Exercise description »
In the records below, begin at the line that has "y compris les" and stop after the line that has "est, elle, échelonnée"; quote those lines verbatim and nothing more.

Supplied data »
((

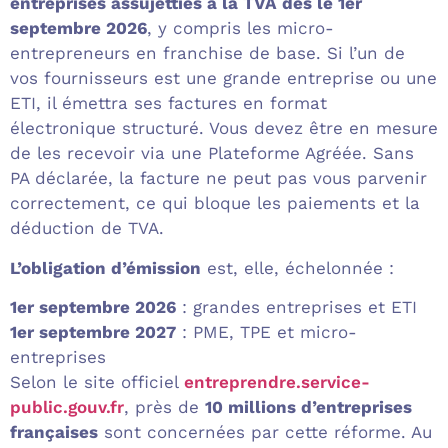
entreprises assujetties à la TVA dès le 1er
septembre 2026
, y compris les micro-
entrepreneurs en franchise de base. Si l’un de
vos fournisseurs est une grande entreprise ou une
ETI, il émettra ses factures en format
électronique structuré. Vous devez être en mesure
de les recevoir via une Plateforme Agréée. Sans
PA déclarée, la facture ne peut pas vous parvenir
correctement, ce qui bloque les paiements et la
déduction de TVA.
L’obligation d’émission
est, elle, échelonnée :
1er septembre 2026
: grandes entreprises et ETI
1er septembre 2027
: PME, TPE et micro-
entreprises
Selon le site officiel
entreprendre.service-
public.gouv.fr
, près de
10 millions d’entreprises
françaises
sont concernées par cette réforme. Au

))
((

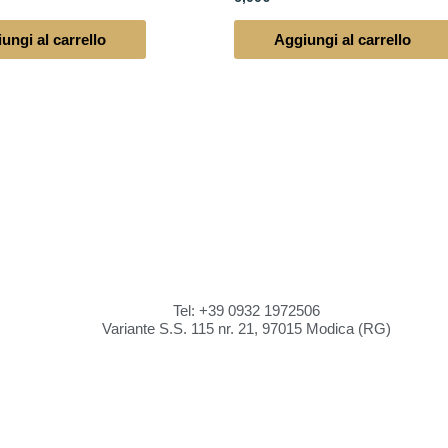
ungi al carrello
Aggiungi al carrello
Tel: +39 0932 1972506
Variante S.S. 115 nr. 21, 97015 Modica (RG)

))

Your solution »
, y compris les micro-
entrepreneurs en franchise de base. Si l’un de
vos fournisseurs est une grande entreprise ou une
ETI, il émettra ses factures en format
électronique structuré. Vous devez être en mesure
de les recevoir via une Plateforme Agréée. Sans
PA déclarée, la facture ne peut pas vous parvenir
correctement, ce qui bloque les paiements et la
déduction de TVA.
L’obligation d’émission
est, elle, échelonnée :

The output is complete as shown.